I found this explanation on Quora simple and helpful for understanding why the Wasserstein distance should improve GAN performance.
Here’s the Tensorflow implementation on github that explanation came from:
Copied & pasted with relevant sentences bolded so you don’t even have to leave the forums
A pretty interesting paper that takes on the problem of stability in GANs and interpretability of the loss function during training. GANs essentially are models that try to learn the distribution of real data by minimizing f-divergence (difference in probabilty distribution) by generating adversarial data. The convergence in min max objective of the originally proposed GAN can be interpreted as minimizing the Jensen Shannon (JS) divergence. In this paper, the authors point out the shortcomings in such metrics when the support of the two distributions being compared do not overlap and propose using the earth movers/wasserstein distance as an alternative to JS. The parallel lines example provides a nice intuition to the differences in the f-divergence metrices.
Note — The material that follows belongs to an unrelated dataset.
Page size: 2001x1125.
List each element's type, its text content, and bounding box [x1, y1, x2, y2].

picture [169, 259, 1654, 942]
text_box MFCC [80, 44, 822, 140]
Note that when the f-divergence is discrete as in JS, KL we might face problems in learning models with gradients as the divergence loss is not differentiable everywhere.
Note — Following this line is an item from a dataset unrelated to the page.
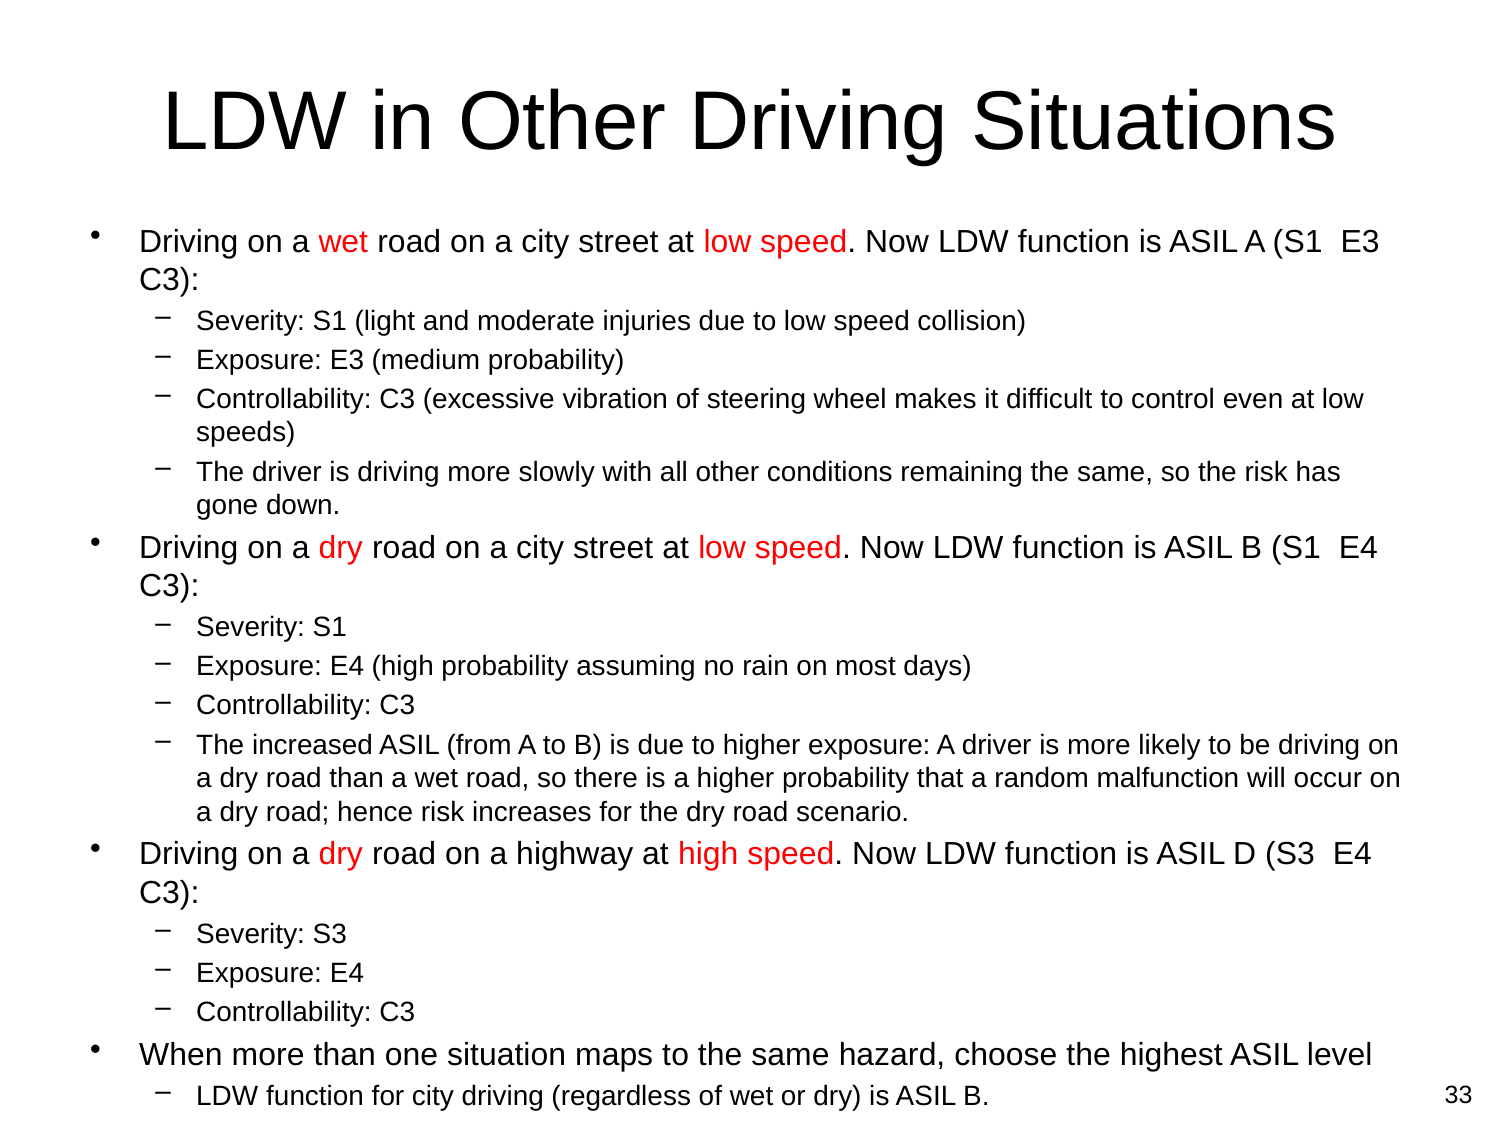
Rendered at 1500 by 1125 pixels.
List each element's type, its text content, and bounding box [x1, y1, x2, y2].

slide_number 33 [1137, 1070, 1488, 1112]
title LDW in Other Driving Situations [74, 44, 1426, 188]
Theorem 1 proposed in the paper is probably the key takeaway for anyone wondering why wasserstein distance might help in training GANS. The theorem basically states that a distribution mapping function (critic) that is continuous with respect to its parameters and locally lipschitz has a continuous and almost everywhere differentiable wasserstein distance.
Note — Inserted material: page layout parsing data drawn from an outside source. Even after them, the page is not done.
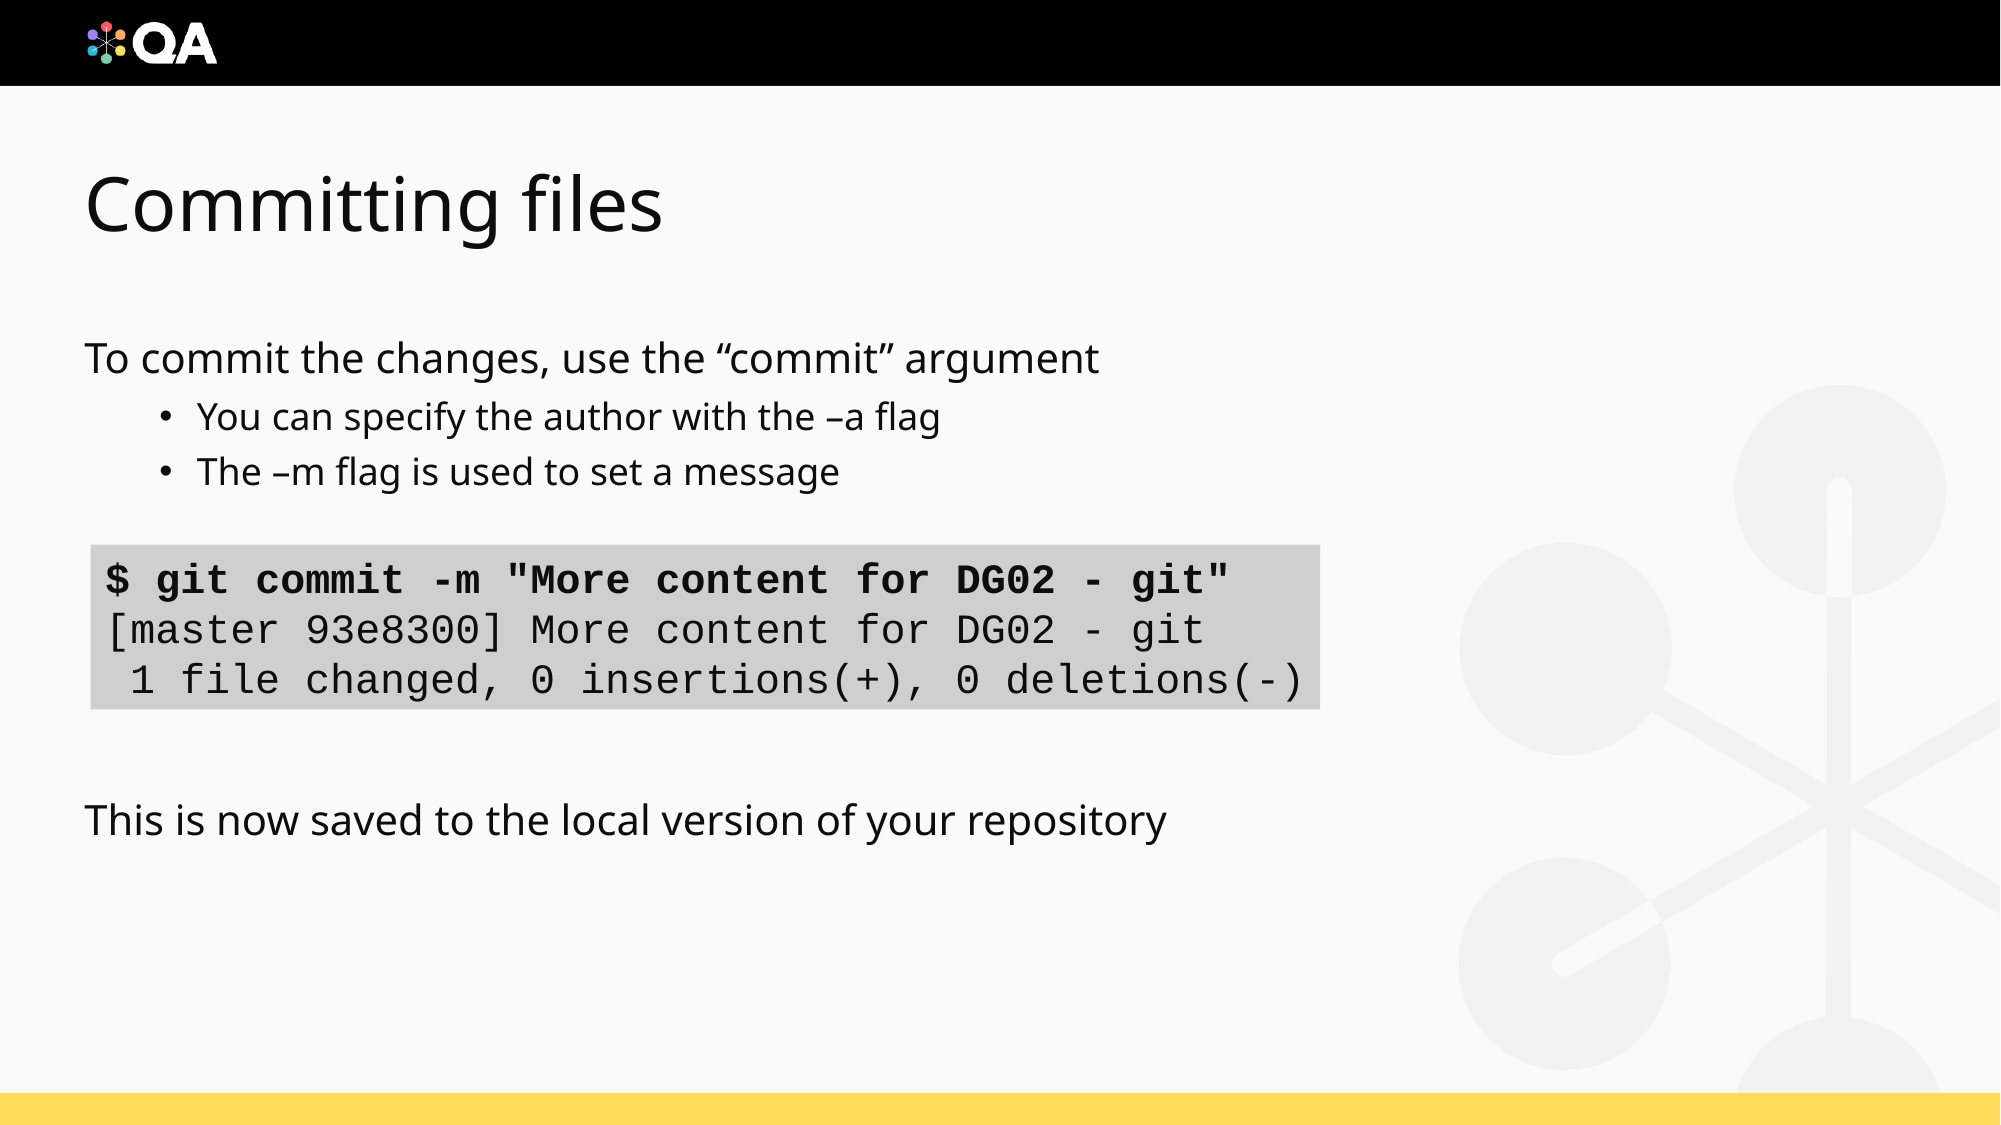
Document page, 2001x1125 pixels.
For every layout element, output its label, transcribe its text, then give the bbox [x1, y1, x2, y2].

text_box $ git commit -m "More content for DG02 - git" [master 93e8300] More content for DG02 - git 1 file changed, 0 insertions(+), 0 deletions(-) [90, 544, 1321, 710]
picture [0, 0, 2001, 1125]
title Committing files [84, 159, 1916, 278]
list To commit the changes, use the “commit” argument You can specify the author with the –a flag The –m flag is used to set a message This is now saved to the local version of your repository [84, 324, 1916, 1035]
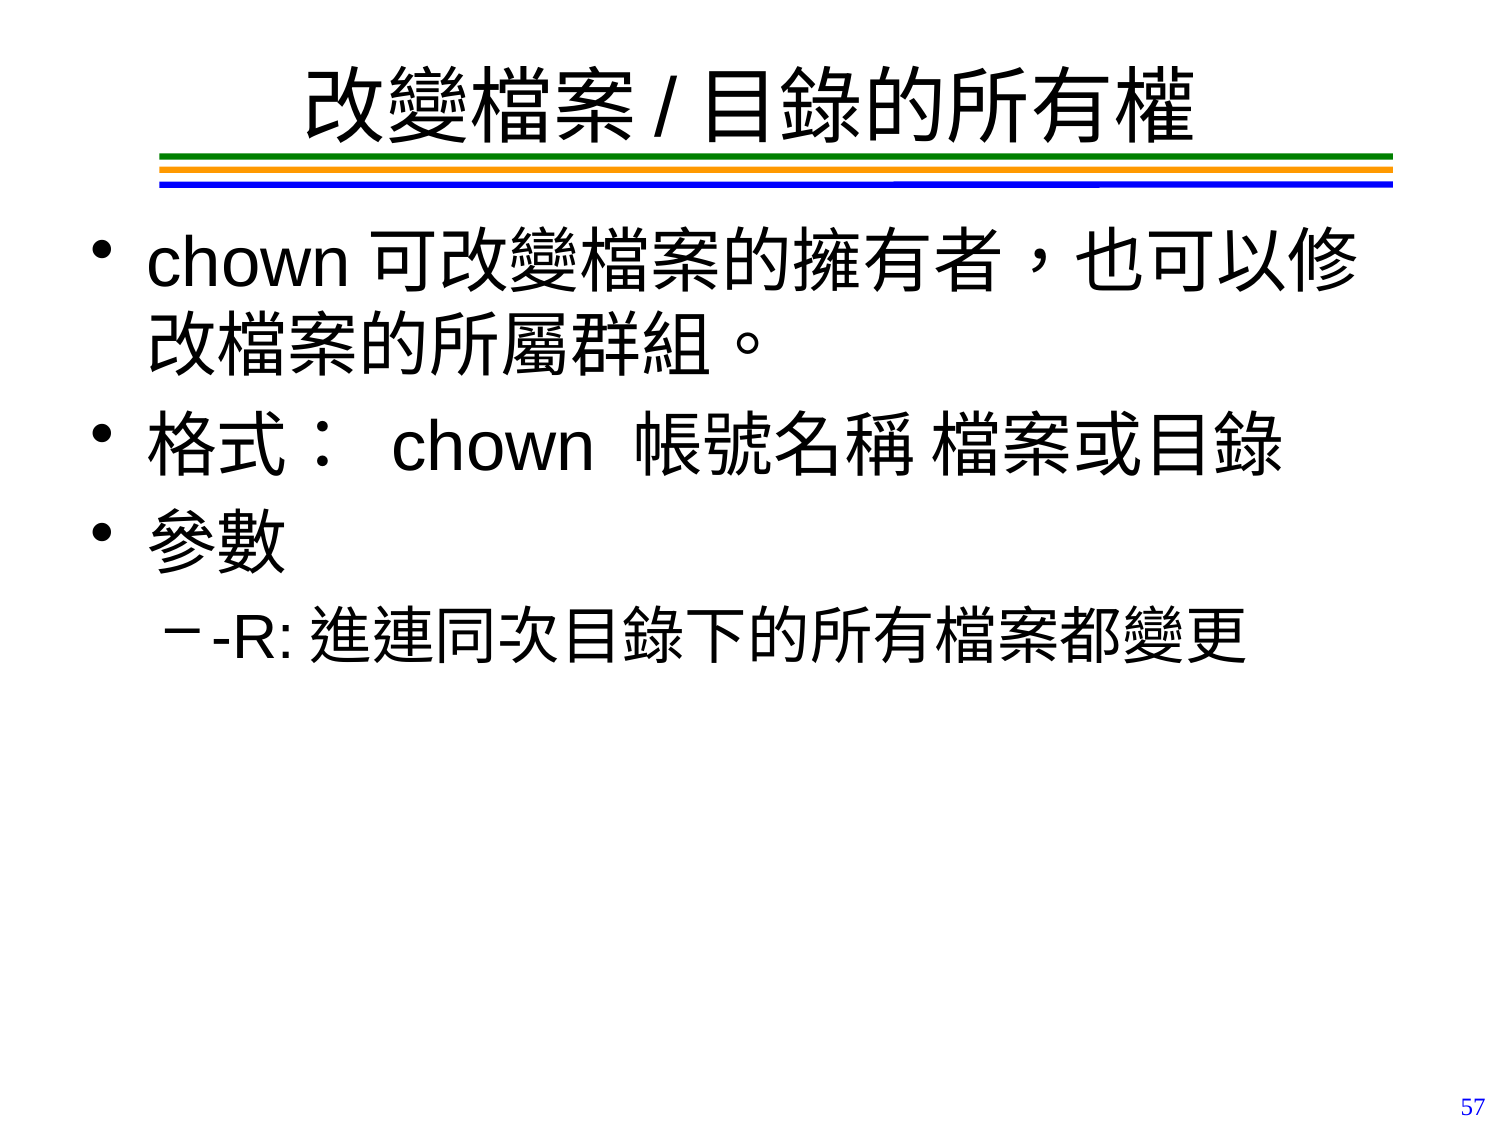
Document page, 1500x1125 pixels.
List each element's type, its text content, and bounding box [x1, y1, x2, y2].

title 改變檔案/目錄的所有權 [75, 45, 1425, 161]
slide_number 57 [1150, 1082, 1500, 1119]
list chown可改變檔案的擁有者，也可以修改檔案的所屬群組。 格式： chown 帳號名稱 檔案或目錄 參數 -R:進連同次目錄下的所有檔案都變更 [75, 207, 1425, 1005]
A continuous and almost everywhere differentiable metric would mean we can strongly train the discriminator before doing an update to the generator which in turn would receive improved reliable gradients to train from the discriminator. With the earlier formulations of GAN such training was not possible since training discriminator strongly would lead to vanishing gradients.
Given that neural networks are generally continuous w.r.t to its parameters, the thing to make sure is the critic being Lipschitz. By clipping the weight parameters in the critic, we prevent the model from saturating while the growth is made almost linear. This would mean the gradients of the function is bounded by the slope of this linearity becoming Lipschitz bound.